By Dr. Bọ́lá Adéwará
Mentoring Masterclass
Video of Fighting Couple
I just watched this video that left me shaken. A husband and a wife, two people who once stood before God and witnesses, dragging each other around the kitchen, fists flying, bodies colliding, words long gone, reason completely absent. Not strangers. Not enemies. Husband and wife fa! How does a marriage descend to this level? How do two people who once promised love, honour, and protection become combatants in their own home?
Many homes look calm from the outside, yet inside them rage storms like this, unchecked anger, unresolved bitterness, accumulated insults, and wounded pride. We clap for wedding pictures but refuse to interrogate the daily work of marriage. We celebrate beginnings and ignore maintenance.
Where is forgiveness? Where is mutual respect? Where is the wisdom to walk away when tempers are hot? Where is the maturity of the man, called the head of the home, not as a tyrant, but as a stabiliser?
At some point in that home, there was only an issue, a disagreement. That is normal. Couples disagree. But disagreement became a heated argument. The argument became raised voices. Raised voices became raised hands. And suddenly, the kitchen became a battlefield. Where is shame? Where is self-control? Where is the consciousness that children may be watching, children whose idea of love, safety, and marriage is being violently rewritten before their eyes?
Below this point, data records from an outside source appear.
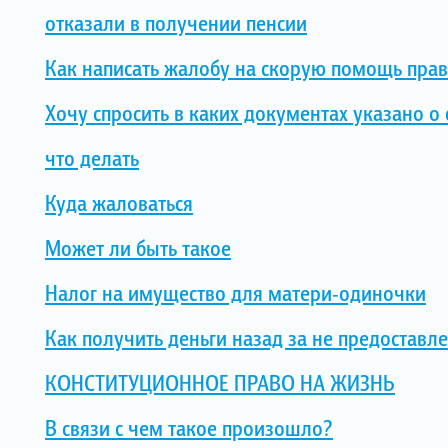
отказали в получении пенсии
Как написать жалобу на скорую помощь пра
Хочу спросить в каких документах указано 
что делать
Куда жаловаться
Может ли быть такое
Налог на имущество для матери-одиночки
Как получить деньги назад за не предоставл
КОНСТИТУЦИОННОЕ ПРАВО НА ЖИЗНЬ
В связи с чем такое произошло?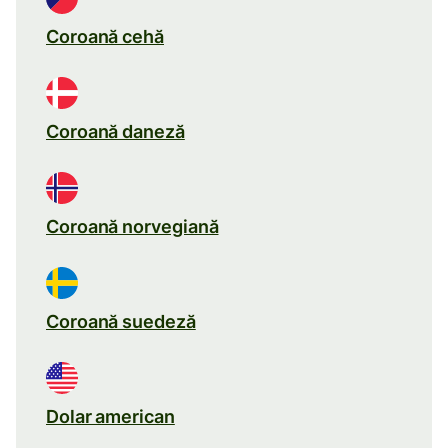
Coroană cehă
Coroană daneză
Coroană norvegiană
Coroană suedeză
Dolar american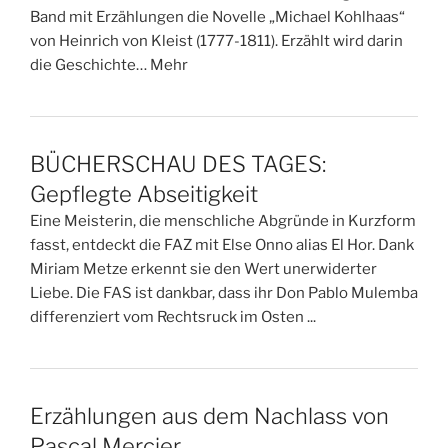
Band mit Erzählungen die Novelle „Michael Kohlhaas“
von Heinrich von Kleist (1777-1811). Erzählt wird darin
die Geschichte… Mehr
BÜCHERSCHAU DES TAGES:
Gepflegte Abseitigkeit
Eine Meisterin, die menschliche Abgründe in Kurzform
fasst, entdeckt die FAZ mit Else Onno alias El Hor. Dank
Miriam Metze erkennt sie den Wert unerwiderter
Liebe. Die FAS ist dankbar, dass ihr Don Pablo Mulemba
differenziert vom Rechtsruck im Osten ...
Erzählungen aus dem Nachlass von
Pascal Mercier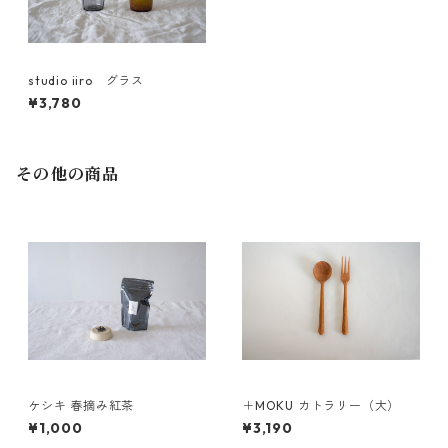
studio iiro グラス
¥3,780
その他の商品
ケシキ 春摘み紅茶
＋MOKU カトラリー（大）
¥1,000
¥3,190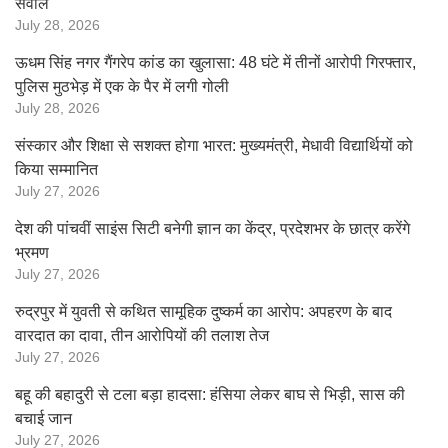
सवाल
July 28, 2026
ऊधम सिंह नगर गैंगरेप कांड का खुलासा: 48 घंटे में तीनों आरोपी गिरफ्तार,
पुलिस मुठभेड़ में एक के पैर में लगी गोली
July 28, 2026
संस्कार और शिक्षा से सशक्त होगा भारत: मुख्यमंत्री, मेधावी विद्यार्थियों को
किया सम्मानित
July 27, 2026
देश की पांचवीं साइंस सिटी बनेगी ज्ञान का केंद्र, प्रदेशभर के छात्र करेंगे
भ्रमण
July 27, 2026
रुद्रपुर में युवती से कथित सामूहिक दुष्कर्म का आरोप: अपहरण के बाद
वारदात का दावा, तीन आरोपियों की तलाश तेज
July 27, 2026
बहू की बहादुरी से टला बड़ा हादसा: हंसिया लेकर बाघ से भिड़ी, सास की
बचाई जान
July 27, 2026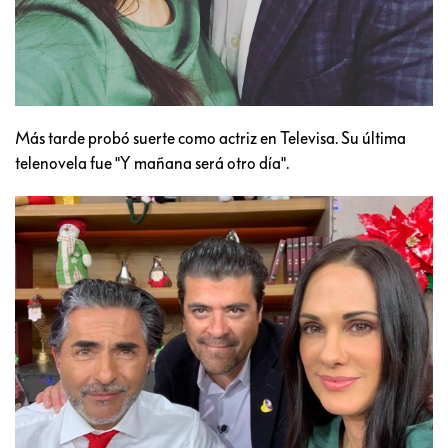
Más tarde probó suerte como actriz en Televisa. Su última
telenovela fue "Y mañana será otro día".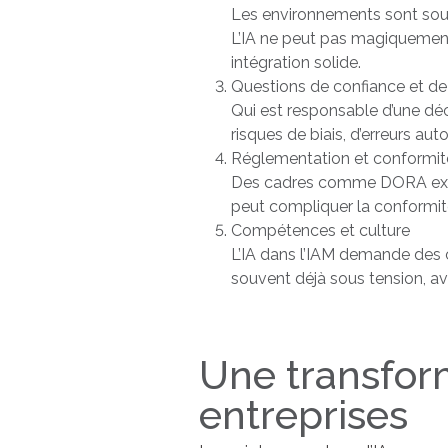
Les environnements sont souv
L’IA ne peut pas magiquement
intégration solide.
Questions de confiance et d
Qui est responsable d’une déc
risques de biais, d’erreurs a
Réglementation et conformit
Des cadres comme DORA exigent
peut compliquer la conformité 
Compétences et culture
L’IA dans l’IAM demande des c
souvent déjà sous tension, 
Une transform
entreprises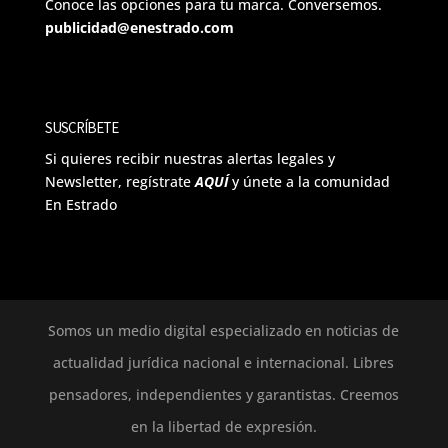
Conoce las opciones para tu marca. Conversemos.
publicidad@enestrado.com
SUSCRÍBETE
Si quieres recibir nuestras alertas legales y
Newsletter, regístrate
AQUÍ
y únete a la comunidad
En Estrado
Somos un medio digital especializado en noticias de
actualidad jurídica nacional e internacional. Libres
pensadores, independientes y garantistas. Creemos
en la libertad de expresión.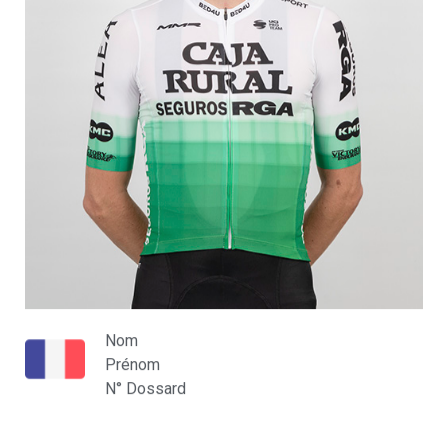
Nom
Prénom
N° Dossard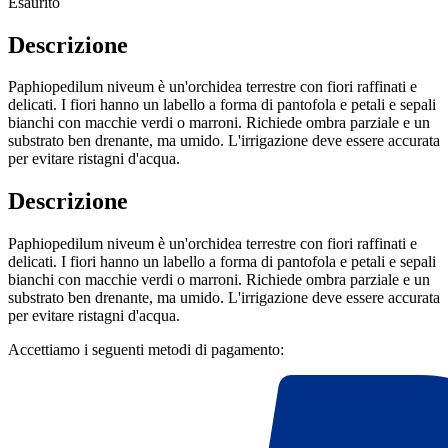
Esaurito
Descrizione
Paphiopedilum niveum è un'orchidea terrestre con fiori raffinati e
delicati. I fiori hanno un labello a forma di pantofola e petali e sepali
bianchi con macchie verdi o marroni. Richiede ombra parziale e un
substrato ben drenante, ma umido. L'irrigazione deve essere accurata
per evitare ristagni d'acqua.
Descrizione
Paphiopedilum niveum è un'orchidea terrestre con fiori raffinati e
delicati. I fiori hanno un labello a forma di pantofola e petali e sepali
bianchi con macchie verdi o marroni. Richiede ombra parziale e un
substrato ben drenante, ma umido. L'irrigazione deve essere accurata
per evitare ristagni d'acqua.
Accettiamo i seguenti metodi di pagamento: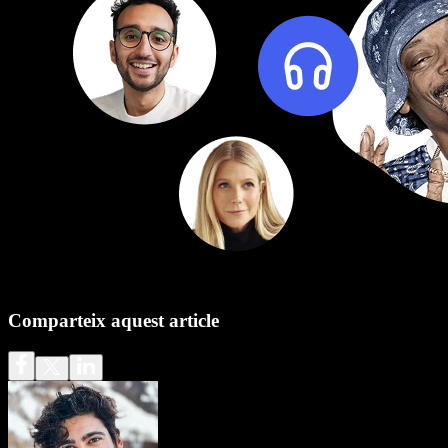
Comparteix aquest article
Parents are role models, whether they like it or not. When children see their father and mother behave like beasts, they learn fear instead of security, aggression instead of dialogue, trauma instead of trust. This must be said plainly: a man has a higher burden of restraint in the home. Headship is not volume. It is not fists. It is not intimidation. It is responsibility.
*WHAT MUST A HUSBAND DO TO PREVENT ARGUMENTS FROM BECOMING OPEN FIGHTS?*
First, he must master himself. A man who cannot control his anger cannot lead a home. Silence is sometimes leadership. Walking away is sometimes victory.
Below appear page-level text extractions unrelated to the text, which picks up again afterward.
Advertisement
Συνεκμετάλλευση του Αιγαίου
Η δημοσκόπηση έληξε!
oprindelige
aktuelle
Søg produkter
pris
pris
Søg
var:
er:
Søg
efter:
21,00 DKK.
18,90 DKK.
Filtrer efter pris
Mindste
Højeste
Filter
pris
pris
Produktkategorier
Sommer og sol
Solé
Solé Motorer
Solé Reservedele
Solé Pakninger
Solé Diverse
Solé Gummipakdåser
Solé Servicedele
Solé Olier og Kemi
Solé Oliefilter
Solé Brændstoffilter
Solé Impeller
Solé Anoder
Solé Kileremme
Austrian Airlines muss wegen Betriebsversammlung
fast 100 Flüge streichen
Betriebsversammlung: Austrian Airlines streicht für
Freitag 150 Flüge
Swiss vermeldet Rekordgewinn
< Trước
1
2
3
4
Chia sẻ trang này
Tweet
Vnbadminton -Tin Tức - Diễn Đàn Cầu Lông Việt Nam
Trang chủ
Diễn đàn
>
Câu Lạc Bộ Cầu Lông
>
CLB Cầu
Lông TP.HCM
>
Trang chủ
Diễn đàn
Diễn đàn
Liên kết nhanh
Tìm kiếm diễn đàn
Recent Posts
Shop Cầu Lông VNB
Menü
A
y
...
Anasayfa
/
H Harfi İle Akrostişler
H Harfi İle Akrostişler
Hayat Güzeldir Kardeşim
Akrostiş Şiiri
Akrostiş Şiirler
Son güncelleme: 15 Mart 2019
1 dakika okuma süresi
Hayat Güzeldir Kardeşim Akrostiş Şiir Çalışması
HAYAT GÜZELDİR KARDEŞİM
Second, he must de-escalate, not dominate. When voices rise, he must lower his. When emotions burn, he must cool the space. Strength is shown in restraint, not retaliation.
Third, he must know when to pause the conversation. No issue is so urgent that it must be resolved in rage. “Let us talk later” can save a marriage.
Fourth, he must protect the dignity of his wife, even in disagreement. Once respect is lost, violence is only a step away.
Finally, he must remember the children. Every argument is a lesson. Every reaction is a sermon. Every outburst leaves a mark. Marriage is not a boxing ring. The home is not a battleground. Love cannot survive where anger is constantly given the right of way.
If we do not relearn forgiveness, respect, patience, and emotional discipline, we will keep producing broken homes filled with living strangers, and wounded children who will one day repeat what they saw. What a marriage? Or rather, what have we allowed marriage to become?